The number of domestically manufactured cars has been falling on average by 1% each year over the last four years. But the 15% drop last month is a significant deterioration relative to that trend. Sales of domestic light trucks, which had been falling 2% per year, fell 3% in April.
This spring’s run-up in gasoline prices doubtless played a role. But there are important differences between what we see happening to auto sales now, and the consequences of the gasoline price increases following the hurricanes in the fall of 2005. In that earlier episode, it was light truck sales (in which SUVs get counted) that took the big hit, whereas last month, sales of cars fell much more than light trucks.
Another important difference is that in the fall of 2005, domestic car sales fell much more than imports. By contrast, last month Toyota, Honda, and Nissan all shared the pain.
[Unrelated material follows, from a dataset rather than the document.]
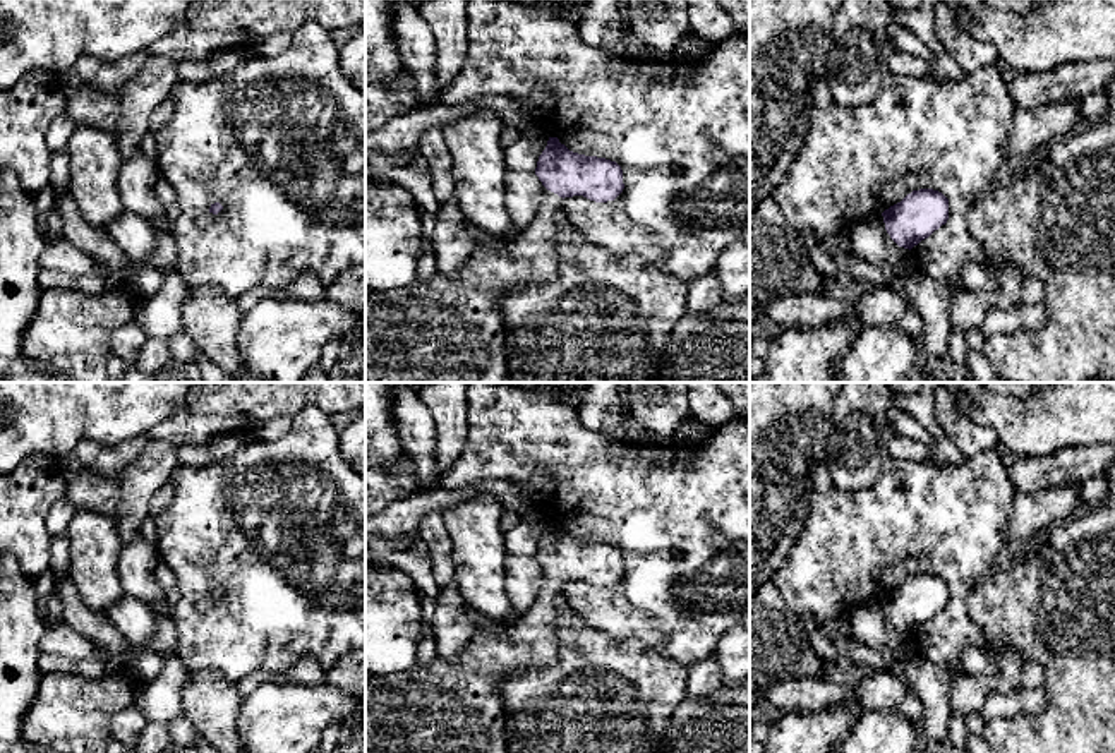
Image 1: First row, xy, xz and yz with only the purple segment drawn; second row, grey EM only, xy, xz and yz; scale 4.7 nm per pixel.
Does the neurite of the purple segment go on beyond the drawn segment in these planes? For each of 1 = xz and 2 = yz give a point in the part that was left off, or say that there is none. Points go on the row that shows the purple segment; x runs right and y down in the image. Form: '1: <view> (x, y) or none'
1: xz (446, 330)
2: none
A final difference is that the overall magnitude of the April drop, as measured by the percent change in the total number of vehicles sold, is only about half that observed in October 2005:
I conclude that so far this is not looking like a replay of the very sharp drop in domestic auto sales that we saw in the fall of 2005, which drop shaved a full 1% off 2005:Q4 GDP growth. Although rising gas prices may have been a factor in the April sluggishness, I agree with Kash Mansori that the current data are more likely to be an early signal that slowing income growth and a perhaps a reduction in mortgage equity withdrawal are starting to show up in consumption spending.
So far, the magnitudes are ones we can live with. And it’s always a mistake to make too much of one month’s data. But the April vehicle sales certainly raise the level of concern.